Orlando Faustino Jara (Cabeza)
Puntero izquierdo nacido durante 1965 en Colmena, provincia de Santa Fe, que tuvo su cuarto de hora en la temporada 1985/86 cuando disputó 8 partidos en la primera de Huracán. Tras competir sanamente con tipos como Janín, el Turco García y Damiano, se fue del fútbol como llegó: en absoluto silencio. Y por más que se hable de un supuesto paso posterior en la B con All Boys (1986/87), es obvio que su nombre no dejó una marca en el fútbol. Pero no por eso da para ningunearlo y hasta puede servir de modelo para que muchos pibes que andan en esto y viven haciendo la plancha mientras salen con la modelo de turno o se van de vacaciones a la Polinesia, se pongan las pilas.
Apenas uno de los seis hijos de la familia Jara, donde siempre fue todo humildad y esfuerzo, mostró desde el vamos tener los pies sobre la tierra. Y por más que se cruzara algo de fama en su vida, cuando en agosto de 1985 metiera un doblete en Avellaneda para que el Globo le ganara 2 a 1 a Independiente, jamás se la creyó ni puso carita de canchero a esos flashes del momento que lo persiguieron varios días. Es más, abrió la puerta de su casa en González Catán y aprovechó a contar un par de cosas más que interesantes.

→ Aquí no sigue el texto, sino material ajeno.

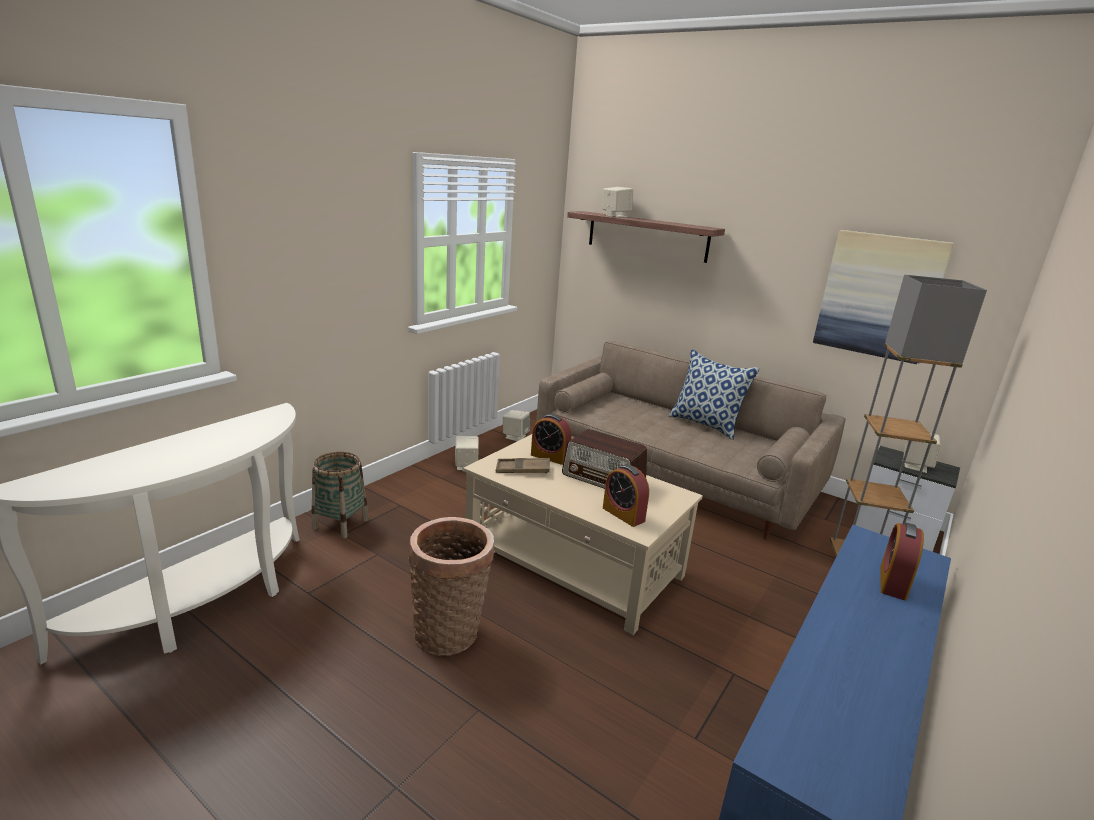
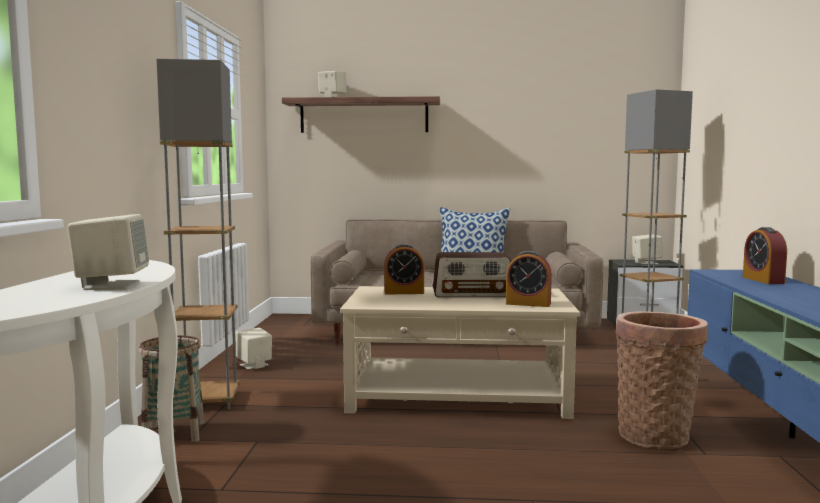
camera: 30 degrees left, 15 degrees down
(393, 497) = (207, 401): none -> grey floor lamp
(450, 633) = (424, 466): basket -> basket (655, 434)
(515, 437) = (273, 338): beige speaker -> beige speaker (111, 285)
(523, 469) = (397, 300): brown tray -> none
(878, 296) = (578, 136): picture -> none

Que su irrupción el fútbol se vio demorada por la garcha de la colimba que tuvo que hacer en Río Gallegos durante 1984. O que desde tantos kilómetros de distancia tuvo que seguir cómo su hermano mayor Ramón Aníbal, ex inferiores de San Lorenzo y dedicado de lleno al boxeo, se desvivió con un solo objetivo: poder encontrar a su mamá, María Mercedes Martínez. No tenemos el dato certero, pero el año de nacimiento y el hecho de tener una madre desaparecida nos generó el peor de los presentimientos. Pero no. Hubo final feliz: “…que triste fue esa nota sobre mi hermano. Pero por suerte todo salió bien…”.
Toda su habilidad en la izquierda del ataque quemero estuvo obligada a convivir con la habilidad de sus manos en la fábrica de mocasines en Villa Soldati, lugar donde laburaba casi todo el día. Así que con 20 años dio otra muestra de sensatez: “…la verdad necesito trabajar porque sino no me alcanza la plata. Por suerte me tienen mucha consideración y me dan permisos especiales para ir a entrenar…”.
Cómo siguió su vida es un misterio. Lo que sí queda claro, es lo complicada que la tuvo. Que sirva de atenuante.